Exercise directions
According to the passage given, on what formalism is the new approach to calculating X-ray reflectivity based?

Passage given
- - -

X-ray reflectivity is one of the most power analytical tools for observing the layered structures of thin films. So far, many calculations have been done by combining Parratt's recursive formalism with Nevot-Croce corrections on the Fresnel coefficients. The technique basically provides detailed information on the roughness of the surface and interfaces, in addition to the precise thickness values of each layer. However, the analysis of the roughness has not been always straightforward, because it is also necessary to consider multiple diffuse scattering. Recently, Dr. A. M. Polyakov (National University of Science and Technology 'MISiS', Russia) and his colleague published an interesting paper describing a novel approach to the calculation of X-ray reflectivity. Their method is based on the Green function formalism using Kirchhoff's integral equation for describing the X-ray wavefield propagation through a random rough surface separating vacuum and medium. Readers would find it interesting that the influence of multiple diffuse scattering effects upon grazing X-ray specular scattering is essential for the correlation lengths that are of the order of, and/or less than, the X-ray absorption length. Although the present calculation is only valid for the random surface heights described in the frame of Gaussian statistics, the present approach can be further extended in the future. For more information, see the papers, "X-ray specular scattering from statistically rough surfaces: a novel theoretical approach based on the Green function formalism", F. N. Chukhovskii et al., Acta Cryst., A66, 640 (2010).

Some readers might remember the news article, "A new technique with coherent X-rays to determine non-crystalline structures", in X-ray Spectrometry, Vol. 38, No.5 (2009). The technique called X-ray cross correlation analysis (XCCA) is an extension of X-ray photon correlation spectroscopy, and is promising with respect to solving the atomic-scale structures of complicated disordered systems, which have for many years presented difficulties in terms of reaching a clear understanding of the structures. Recently, Dr. M. Altarelli (European X-ray Free-Electron Laser Facility, Hamburg, Germany) and his colleagues published a paper on the theoretical treatment of XCCA. They gave a general theory for the cross correlation function, and tried to interpret the experimental XCCA results for colloidal glass. The authors plan further publications to present the results of various simulations as well. For more information, see the paper, "X-ray cross-correlation analysis and local symmetries of disordered systems: General theory", M. Altarelli et al., Phys. Rev. B82, 104207 (2010).

- - -

Dataset content
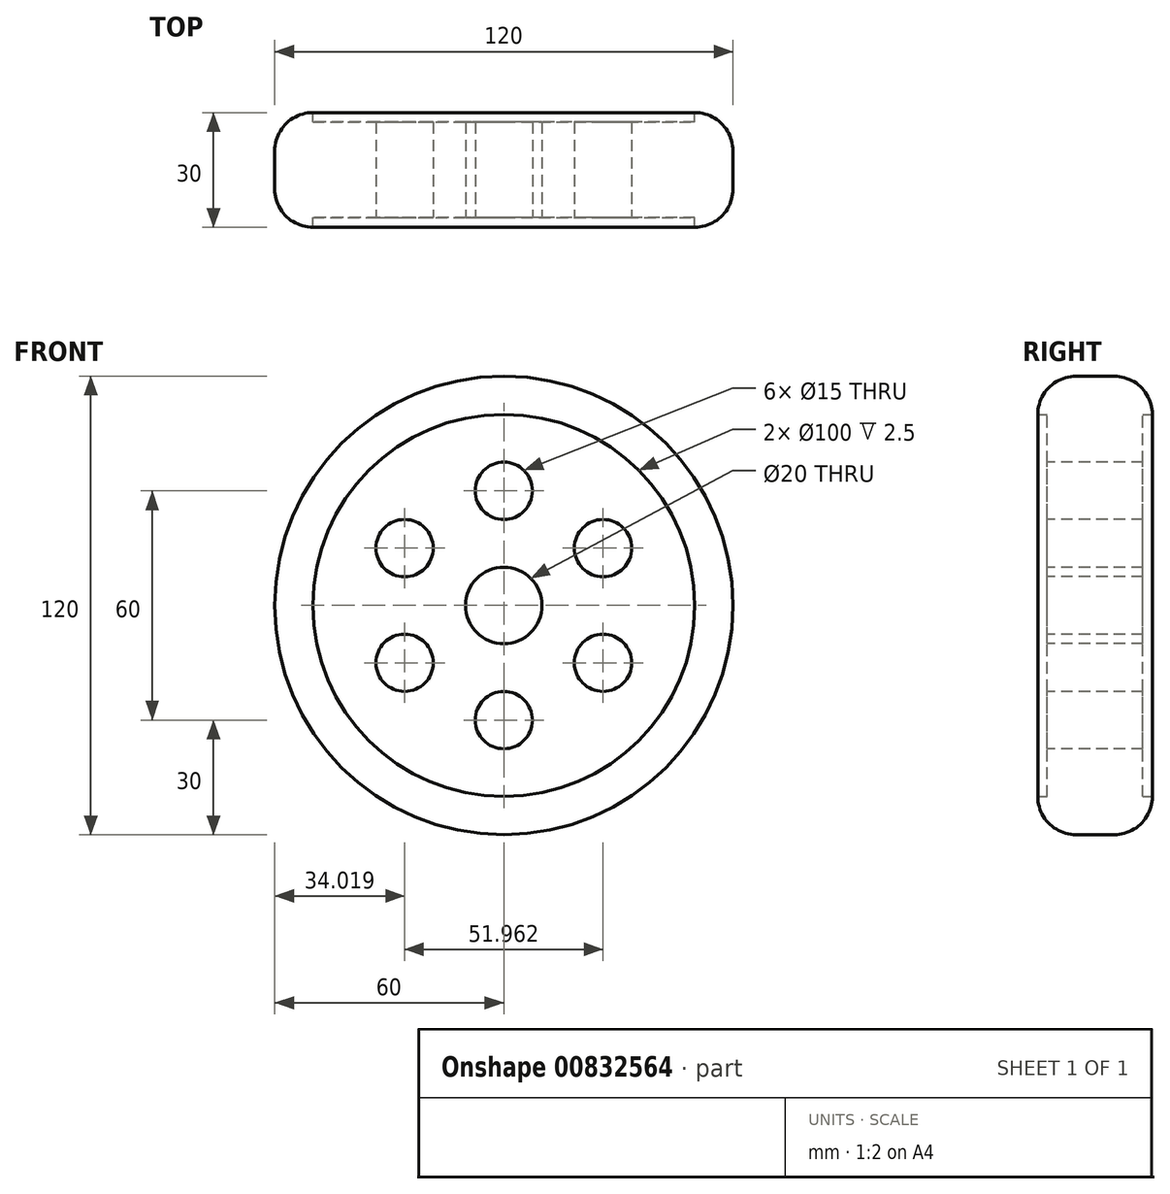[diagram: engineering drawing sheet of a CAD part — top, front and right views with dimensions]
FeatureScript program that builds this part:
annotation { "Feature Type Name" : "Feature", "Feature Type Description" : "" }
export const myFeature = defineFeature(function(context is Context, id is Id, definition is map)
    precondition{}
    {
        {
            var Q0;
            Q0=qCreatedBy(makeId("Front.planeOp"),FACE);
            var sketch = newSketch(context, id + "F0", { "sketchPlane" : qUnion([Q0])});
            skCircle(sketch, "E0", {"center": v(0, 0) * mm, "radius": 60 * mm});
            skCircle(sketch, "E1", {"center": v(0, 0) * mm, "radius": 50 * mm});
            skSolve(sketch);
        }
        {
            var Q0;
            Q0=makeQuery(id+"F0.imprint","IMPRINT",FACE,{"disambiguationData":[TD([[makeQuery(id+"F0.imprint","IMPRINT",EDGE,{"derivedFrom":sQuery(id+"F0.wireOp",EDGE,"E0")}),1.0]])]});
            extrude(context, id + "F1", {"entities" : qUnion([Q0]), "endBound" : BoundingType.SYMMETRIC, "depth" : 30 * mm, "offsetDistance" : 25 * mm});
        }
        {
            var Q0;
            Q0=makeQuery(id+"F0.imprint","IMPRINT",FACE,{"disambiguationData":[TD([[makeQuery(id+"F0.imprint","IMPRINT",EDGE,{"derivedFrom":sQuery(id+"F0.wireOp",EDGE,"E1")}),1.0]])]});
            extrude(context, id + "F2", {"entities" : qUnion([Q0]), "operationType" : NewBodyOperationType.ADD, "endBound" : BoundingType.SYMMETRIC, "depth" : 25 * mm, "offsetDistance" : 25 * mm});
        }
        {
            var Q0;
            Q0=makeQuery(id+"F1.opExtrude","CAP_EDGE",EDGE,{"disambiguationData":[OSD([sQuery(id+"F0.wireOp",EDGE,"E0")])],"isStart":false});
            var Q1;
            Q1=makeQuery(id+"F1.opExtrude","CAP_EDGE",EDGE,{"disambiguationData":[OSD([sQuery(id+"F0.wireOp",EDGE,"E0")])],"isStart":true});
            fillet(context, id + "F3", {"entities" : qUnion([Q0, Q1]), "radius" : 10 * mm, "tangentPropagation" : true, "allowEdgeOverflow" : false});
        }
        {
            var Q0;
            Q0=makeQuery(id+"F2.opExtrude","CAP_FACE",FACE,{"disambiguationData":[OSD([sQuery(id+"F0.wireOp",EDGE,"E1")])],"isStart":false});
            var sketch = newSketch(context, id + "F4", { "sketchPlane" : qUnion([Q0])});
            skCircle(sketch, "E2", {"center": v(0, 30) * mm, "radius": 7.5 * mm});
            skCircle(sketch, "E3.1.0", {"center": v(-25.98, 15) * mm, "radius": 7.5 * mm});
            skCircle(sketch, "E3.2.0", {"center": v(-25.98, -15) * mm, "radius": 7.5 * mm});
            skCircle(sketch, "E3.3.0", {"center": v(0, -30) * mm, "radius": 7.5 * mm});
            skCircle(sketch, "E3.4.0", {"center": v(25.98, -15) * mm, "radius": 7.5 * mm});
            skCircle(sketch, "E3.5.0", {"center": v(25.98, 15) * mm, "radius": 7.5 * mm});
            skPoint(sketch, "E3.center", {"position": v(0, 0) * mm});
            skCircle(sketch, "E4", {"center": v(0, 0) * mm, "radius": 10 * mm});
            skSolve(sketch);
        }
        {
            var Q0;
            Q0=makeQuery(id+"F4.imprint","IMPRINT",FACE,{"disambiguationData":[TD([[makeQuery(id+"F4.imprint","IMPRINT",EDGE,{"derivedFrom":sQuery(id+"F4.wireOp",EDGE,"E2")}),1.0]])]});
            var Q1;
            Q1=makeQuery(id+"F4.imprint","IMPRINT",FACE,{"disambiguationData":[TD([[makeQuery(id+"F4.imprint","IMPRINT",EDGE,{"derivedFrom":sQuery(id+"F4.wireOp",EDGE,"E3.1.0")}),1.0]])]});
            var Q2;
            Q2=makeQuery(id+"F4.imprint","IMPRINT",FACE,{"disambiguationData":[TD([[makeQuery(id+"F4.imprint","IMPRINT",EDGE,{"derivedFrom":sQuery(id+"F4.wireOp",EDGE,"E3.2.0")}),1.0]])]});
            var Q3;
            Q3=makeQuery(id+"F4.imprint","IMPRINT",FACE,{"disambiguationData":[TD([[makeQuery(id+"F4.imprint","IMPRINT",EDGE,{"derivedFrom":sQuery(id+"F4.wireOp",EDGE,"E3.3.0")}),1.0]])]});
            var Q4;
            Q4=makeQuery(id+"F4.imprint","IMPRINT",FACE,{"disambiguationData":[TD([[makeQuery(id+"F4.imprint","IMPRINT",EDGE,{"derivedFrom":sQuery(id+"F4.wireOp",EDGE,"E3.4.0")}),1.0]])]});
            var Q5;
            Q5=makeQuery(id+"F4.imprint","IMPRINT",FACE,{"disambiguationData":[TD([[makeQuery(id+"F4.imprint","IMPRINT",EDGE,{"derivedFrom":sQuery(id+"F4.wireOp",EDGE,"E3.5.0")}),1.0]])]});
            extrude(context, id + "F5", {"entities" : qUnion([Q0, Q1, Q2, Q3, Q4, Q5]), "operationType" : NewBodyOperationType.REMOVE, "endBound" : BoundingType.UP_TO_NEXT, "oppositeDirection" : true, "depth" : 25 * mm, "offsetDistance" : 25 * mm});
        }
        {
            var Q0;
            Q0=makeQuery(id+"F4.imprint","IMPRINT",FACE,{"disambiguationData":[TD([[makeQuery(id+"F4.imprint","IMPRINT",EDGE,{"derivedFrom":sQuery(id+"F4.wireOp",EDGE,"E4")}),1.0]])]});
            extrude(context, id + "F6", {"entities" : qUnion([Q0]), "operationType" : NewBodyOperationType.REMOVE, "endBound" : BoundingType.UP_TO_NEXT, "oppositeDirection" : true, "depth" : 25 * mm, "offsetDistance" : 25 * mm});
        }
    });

- - -

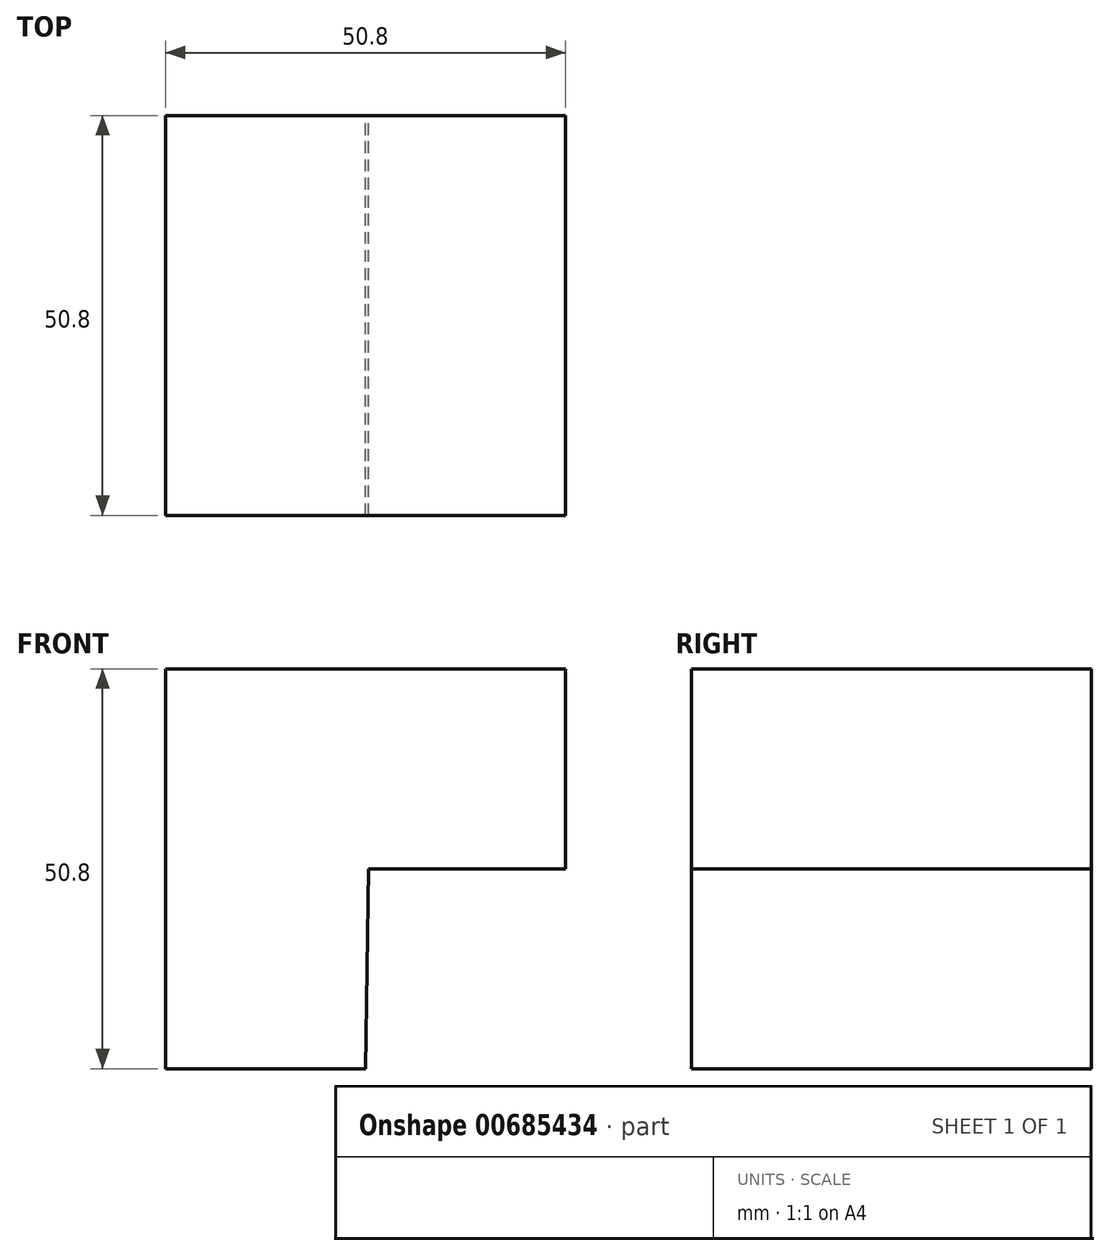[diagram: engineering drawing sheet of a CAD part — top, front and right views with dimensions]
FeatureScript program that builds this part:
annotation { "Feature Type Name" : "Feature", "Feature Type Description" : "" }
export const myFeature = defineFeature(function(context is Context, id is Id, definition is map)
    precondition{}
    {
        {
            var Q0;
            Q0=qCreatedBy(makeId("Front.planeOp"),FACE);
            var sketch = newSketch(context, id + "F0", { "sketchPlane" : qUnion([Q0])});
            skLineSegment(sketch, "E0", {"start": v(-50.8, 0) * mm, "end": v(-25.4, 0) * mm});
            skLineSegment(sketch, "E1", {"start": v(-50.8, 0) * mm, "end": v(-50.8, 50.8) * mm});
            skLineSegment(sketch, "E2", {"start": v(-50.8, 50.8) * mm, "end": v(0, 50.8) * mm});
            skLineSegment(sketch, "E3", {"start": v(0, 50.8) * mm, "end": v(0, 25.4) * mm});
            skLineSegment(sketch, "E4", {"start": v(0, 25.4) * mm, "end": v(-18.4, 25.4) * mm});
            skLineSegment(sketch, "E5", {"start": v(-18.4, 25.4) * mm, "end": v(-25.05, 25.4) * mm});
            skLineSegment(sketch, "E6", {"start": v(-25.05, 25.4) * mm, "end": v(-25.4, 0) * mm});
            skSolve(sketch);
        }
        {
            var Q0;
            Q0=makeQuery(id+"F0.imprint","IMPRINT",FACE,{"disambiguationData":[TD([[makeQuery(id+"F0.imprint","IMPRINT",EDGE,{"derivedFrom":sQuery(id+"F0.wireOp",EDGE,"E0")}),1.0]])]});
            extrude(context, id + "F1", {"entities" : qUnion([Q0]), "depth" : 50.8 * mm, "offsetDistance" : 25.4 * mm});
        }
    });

- - -

Completed task
The Green function formalism, using Kirchhoff's integral equation.